═════ Document segment ═════

Fourth quarter oil sales averaged 5,291 barrels per day (BPD), natural gas liquids (NGL) sales averaged 1,208 BPD and gas sales averaged 7 million cubic feet per day. The fourth quarter average price for oil was $83.78 per barrel. The average price for NGLs was $30.97 per barrel, and the average price for gas was $3.05 per thousand cubic feet.

Production costs (including production and ad valorem taxes) for the fourth quarter averaged $24.86 per barrel oil equivalent (BOE). Depreciation, depletion and amortization expense averaged $9.15 per BOE.

The Partnership has additional borrowing capacity under its credit facility of $135 million as of December 31, 2012, which is expected to be adequate to fund future growth from drilling activities and acquisitions.

Pioneer Southwest previously announced a cash distribution of $0.52 per outstanding common unit for the quarter ended December 31, 2012. The distribution was paid on February 11, 2013 to unitholders of record at the close of business on February 4, 2013. On an annual basis, the cash distribution equates to $2.08 per common unit.

Distribution sustainability is supported by the Partnership’s low-decline rate Spraberry properties, its large drilling inventory of 40-acre and 20-acre locations and its strong derivative position through 2014. Of the Partnership’s forecasted production, derivative contracts cover approximately 65% in 2013, 70% in 2014 and 10% in 2015.

═════ Provided records ═════

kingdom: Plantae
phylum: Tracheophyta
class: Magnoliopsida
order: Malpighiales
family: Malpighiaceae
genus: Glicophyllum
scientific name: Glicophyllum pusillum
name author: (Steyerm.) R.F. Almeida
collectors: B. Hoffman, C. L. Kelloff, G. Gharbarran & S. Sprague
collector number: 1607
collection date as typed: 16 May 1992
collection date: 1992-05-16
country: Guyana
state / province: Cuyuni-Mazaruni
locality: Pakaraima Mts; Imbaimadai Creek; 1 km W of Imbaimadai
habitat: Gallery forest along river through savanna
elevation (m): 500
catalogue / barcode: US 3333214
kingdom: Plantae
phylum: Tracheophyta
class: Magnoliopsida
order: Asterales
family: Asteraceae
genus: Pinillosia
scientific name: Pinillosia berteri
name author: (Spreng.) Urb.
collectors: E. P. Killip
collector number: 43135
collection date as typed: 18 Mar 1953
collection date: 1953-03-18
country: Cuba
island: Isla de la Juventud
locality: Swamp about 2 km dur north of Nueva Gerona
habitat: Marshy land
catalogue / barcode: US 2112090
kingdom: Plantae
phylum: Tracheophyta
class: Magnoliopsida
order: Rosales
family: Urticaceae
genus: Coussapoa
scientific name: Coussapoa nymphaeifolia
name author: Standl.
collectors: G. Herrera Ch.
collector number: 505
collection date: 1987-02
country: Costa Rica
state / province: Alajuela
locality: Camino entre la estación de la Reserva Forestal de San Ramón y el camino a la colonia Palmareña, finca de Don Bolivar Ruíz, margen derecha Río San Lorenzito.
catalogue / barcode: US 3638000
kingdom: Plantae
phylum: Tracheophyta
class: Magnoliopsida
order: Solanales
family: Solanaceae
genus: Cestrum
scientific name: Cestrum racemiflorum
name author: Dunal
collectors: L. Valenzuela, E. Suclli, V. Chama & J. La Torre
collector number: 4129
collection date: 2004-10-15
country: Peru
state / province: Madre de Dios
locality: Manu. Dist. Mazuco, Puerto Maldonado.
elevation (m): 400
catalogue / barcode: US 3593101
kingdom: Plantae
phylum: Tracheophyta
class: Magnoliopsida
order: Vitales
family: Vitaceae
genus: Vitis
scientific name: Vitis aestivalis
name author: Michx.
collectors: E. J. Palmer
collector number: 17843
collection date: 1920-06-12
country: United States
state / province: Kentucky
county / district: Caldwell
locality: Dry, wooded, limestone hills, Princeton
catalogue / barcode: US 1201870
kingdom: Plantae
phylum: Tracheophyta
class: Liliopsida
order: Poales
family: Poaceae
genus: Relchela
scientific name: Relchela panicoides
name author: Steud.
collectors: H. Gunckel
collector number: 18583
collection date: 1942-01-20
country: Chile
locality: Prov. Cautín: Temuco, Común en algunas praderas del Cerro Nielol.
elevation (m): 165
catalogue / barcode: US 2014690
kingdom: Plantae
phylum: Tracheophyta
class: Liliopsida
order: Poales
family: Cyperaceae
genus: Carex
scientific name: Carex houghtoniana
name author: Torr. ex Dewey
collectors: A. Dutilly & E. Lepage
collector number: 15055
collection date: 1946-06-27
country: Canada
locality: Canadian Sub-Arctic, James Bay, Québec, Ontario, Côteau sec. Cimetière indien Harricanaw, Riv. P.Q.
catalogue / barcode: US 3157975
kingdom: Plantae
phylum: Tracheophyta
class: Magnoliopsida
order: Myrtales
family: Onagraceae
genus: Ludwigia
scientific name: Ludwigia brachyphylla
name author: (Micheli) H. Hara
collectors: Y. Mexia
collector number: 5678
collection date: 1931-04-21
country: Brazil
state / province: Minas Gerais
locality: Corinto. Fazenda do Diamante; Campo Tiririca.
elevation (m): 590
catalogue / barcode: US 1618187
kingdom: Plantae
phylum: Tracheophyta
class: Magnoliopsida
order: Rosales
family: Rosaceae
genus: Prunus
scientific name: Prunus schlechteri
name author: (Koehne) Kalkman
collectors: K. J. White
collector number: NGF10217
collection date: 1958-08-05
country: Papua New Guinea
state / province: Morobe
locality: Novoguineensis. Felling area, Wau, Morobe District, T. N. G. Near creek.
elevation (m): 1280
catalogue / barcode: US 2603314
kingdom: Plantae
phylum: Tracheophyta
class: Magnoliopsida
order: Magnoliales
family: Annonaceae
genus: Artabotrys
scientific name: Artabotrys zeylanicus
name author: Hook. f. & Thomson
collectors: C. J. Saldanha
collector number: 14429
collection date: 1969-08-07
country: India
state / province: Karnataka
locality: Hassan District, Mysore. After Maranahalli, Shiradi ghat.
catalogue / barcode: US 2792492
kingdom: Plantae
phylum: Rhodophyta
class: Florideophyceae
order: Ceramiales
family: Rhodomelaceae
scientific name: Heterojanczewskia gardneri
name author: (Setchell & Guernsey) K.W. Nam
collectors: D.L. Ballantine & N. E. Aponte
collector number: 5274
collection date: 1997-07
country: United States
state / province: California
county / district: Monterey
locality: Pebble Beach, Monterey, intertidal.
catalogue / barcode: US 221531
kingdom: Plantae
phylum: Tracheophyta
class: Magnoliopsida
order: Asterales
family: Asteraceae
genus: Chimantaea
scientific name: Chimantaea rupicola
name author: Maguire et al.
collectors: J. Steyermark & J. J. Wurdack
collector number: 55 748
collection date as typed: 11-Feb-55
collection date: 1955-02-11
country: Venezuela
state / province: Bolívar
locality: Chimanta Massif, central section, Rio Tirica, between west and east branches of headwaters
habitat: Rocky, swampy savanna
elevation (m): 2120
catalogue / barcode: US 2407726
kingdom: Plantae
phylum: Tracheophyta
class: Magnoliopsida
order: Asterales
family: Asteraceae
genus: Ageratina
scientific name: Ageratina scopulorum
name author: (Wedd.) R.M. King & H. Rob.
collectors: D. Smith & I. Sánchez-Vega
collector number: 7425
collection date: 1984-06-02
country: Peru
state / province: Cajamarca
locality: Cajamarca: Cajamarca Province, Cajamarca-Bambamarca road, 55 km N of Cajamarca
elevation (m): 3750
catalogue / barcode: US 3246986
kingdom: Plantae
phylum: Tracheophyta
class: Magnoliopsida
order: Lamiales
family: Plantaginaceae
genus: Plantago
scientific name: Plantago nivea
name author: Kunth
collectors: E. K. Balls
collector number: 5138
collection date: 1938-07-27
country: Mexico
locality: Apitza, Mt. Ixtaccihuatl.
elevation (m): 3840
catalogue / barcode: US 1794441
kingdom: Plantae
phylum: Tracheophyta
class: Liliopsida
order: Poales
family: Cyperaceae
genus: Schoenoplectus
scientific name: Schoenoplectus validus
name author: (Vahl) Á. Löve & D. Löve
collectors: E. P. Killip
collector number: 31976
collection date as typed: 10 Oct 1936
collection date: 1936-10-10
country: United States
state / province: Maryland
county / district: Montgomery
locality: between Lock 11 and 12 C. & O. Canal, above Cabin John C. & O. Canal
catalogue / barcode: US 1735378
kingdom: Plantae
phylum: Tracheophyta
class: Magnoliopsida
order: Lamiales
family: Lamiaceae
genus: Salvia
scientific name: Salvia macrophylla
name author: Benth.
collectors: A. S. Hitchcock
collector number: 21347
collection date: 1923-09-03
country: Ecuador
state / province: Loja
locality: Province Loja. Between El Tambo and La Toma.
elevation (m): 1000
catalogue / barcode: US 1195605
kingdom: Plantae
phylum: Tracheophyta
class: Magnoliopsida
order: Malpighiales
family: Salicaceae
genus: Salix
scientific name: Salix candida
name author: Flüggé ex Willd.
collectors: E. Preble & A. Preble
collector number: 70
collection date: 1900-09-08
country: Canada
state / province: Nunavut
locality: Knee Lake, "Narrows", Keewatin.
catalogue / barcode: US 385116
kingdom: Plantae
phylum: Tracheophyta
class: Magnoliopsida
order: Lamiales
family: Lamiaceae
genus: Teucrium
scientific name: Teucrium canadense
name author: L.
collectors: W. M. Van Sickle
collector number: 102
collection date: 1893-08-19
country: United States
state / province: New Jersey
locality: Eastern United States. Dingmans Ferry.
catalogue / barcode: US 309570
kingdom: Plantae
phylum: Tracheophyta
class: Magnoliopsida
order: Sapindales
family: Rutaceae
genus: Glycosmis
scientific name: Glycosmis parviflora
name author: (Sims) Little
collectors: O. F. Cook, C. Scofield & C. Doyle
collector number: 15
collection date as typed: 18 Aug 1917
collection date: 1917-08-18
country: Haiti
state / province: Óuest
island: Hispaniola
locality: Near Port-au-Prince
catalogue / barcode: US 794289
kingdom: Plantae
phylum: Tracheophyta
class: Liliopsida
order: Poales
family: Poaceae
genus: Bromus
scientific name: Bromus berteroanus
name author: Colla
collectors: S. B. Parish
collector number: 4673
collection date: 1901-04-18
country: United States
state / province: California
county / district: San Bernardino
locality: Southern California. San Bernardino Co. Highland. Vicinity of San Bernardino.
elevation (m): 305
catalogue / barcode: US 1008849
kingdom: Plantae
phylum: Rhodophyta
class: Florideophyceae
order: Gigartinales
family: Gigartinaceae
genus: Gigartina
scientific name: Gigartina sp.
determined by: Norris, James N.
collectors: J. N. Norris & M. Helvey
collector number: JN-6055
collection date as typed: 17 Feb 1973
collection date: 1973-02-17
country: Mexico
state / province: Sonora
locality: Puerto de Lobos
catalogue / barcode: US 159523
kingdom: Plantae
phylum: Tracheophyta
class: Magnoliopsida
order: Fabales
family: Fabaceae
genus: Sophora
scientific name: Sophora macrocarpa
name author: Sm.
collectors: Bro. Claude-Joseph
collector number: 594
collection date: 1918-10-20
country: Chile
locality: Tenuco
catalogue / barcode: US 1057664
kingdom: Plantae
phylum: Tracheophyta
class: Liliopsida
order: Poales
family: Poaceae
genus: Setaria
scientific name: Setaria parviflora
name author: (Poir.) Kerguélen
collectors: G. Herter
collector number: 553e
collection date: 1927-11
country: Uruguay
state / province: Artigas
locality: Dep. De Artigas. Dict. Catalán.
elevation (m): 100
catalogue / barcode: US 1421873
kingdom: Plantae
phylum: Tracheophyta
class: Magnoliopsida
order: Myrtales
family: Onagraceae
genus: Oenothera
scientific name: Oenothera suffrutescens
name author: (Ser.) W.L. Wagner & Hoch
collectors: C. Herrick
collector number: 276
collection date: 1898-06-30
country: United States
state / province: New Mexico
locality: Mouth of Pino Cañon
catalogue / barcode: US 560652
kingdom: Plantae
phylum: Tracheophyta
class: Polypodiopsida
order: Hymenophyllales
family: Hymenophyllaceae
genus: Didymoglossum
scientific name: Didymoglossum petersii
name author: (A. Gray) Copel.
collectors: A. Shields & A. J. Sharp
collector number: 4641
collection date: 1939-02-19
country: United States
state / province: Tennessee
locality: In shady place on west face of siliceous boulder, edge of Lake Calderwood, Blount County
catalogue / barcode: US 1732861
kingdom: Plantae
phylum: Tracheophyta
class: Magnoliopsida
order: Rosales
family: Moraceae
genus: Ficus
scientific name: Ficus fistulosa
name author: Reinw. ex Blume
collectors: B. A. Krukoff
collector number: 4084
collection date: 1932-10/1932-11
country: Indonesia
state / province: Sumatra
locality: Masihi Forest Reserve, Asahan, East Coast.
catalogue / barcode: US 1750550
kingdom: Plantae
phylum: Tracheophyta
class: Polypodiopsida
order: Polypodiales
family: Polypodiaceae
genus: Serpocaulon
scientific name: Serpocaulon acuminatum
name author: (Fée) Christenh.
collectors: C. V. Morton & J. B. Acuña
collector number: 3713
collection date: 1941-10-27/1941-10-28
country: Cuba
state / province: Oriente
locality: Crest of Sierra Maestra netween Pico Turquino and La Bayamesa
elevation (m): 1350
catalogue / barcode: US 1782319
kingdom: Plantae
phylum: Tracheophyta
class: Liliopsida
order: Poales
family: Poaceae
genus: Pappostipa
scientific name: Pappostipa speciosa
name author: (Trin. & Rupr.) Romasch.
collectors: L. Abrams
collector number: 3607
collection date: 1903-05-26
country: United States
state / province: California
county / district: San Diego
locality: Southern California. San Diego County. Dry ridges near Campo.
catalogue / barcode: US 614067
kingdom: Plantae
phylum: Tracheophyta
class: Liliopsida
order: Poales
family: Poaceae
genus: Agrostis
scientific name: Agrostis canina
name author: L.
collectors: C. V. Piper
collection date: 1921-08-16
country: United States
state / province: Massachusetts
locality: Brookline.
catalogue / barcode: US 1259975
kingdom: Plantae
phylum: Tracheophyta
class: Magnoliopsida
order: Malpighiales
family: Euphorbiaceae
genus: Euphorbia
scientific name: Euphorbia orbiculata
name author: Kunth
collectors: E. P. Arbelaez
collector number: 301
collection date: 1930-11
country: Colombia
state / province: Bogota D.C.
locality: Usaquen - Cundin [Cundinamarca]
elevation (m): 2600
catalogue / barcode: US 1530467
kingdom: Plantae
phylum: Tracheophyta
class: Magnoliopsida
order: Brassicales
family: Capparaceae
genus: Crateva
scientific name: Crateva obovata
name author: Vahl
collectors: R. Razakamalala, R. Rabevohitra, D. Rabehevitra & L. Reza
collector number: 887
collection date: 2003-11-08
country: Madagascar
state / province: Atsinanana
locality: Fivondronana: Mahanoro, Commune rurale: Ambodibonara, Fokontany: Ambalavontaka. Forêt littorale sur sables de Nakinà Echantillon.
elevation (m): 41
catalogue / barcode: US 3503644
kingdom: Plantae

═════

● **Problems to solve**:
1. Using the Pioneer Southwest excerpt, answer these:
(a) What was the average oil price in the fourth quarter?
(b) On what date was the cash distribution paid?
(c) About what share of forecasted production do derivative contracts cover in 2014?
2. Replace "credit facility" with "bank credit line" in the Pioneer Southwest excerpt, and write out the passage between "Fourth quarter oil" and "activities and acquisitions.", inclusive.
3. Extend the Pioneer Southwest excerpt, starting after its last sentence.
You won't need the rows for any of this.

● **Results by task**:
1.
(a) $83.78 per barrel
(b) February 11, 2013
(c) Approximately 70%

2.
Fourth quarter oil sales averaged 5,291 barrels per day (BPD), natural gas liquids (NGL) sales averaged 1,208 BPD and gas sales averaged 7 million cubic feet per day. The fourth quarter average price for oil was $83.78 per barrel. The average price for NGLs was $30.97 per barrel, and the average price for gas was $3.05 per thousand cubic feet.

Production costs (including production and ad valorem taxes) for the fourth quarter averaged $24.86 per barrel oil equivalent (BOE). Depreciation, depletion and amortization expense averaged $9.15 per BOE.

The Partnership has additional borrowing capacity under its bank credit line of $135 million as of December 31, 2012, which is expected to be adequate to fund future growth from drilling activities and acquisitions.

3.
Proved Reserves

The Partnership’s total proved oil and gas reserves as of December 31, 2012, were 49 million barrels oil equivalent (MMBOE), a decrease of 1 MMBOE from year-end 2011. The proved reserve decrease from year-end 2011 was comprised of production during 2012 of 3 MMBOE and negative price revisions of 1 MMBOE related to lower gas prices, partially offset by proved reserve additions of 3 MMBOE from the Partnership’s drilling program and acquisitions. The NYMEX prices used for 2012 reserves reporting purposes were $94.84 per barrel for oil and $2.76 per million British thermal units (MMBtu) for gas compared to $96.13 per barrel for oil and $4.12 per MMBtu for gas used to calculate proved reserves for 2011.

Netherland, Sewell & Associates, Inc., an independent reserve engineering firm, audited all of Pioneer Southwest’s proved reserves at year-end 2012.

First Quarter 2013 Financial Outlook

The following paragraphs provide the Partnership’s first quarter of 2013 outlook for certain operating and financial items.

Production is forecasted to average 7,400 BOEPD to 7,900 BOEPD. This assumes a reduction of 200 BOEPD to 300 BOEPD due to continuing reduced ethane recoveries associated with gas processing facilities in the Spraberry field operating above capacity during the first quarter. New gas processing capacity of 200 million cubic feet per day is expected to come on line during April and eliminate the reduced ethane recoveries thereafter. The guidance for the first quarter excludes the effects of potential ethane rejection to the extent the Partnership decides to do so in the future.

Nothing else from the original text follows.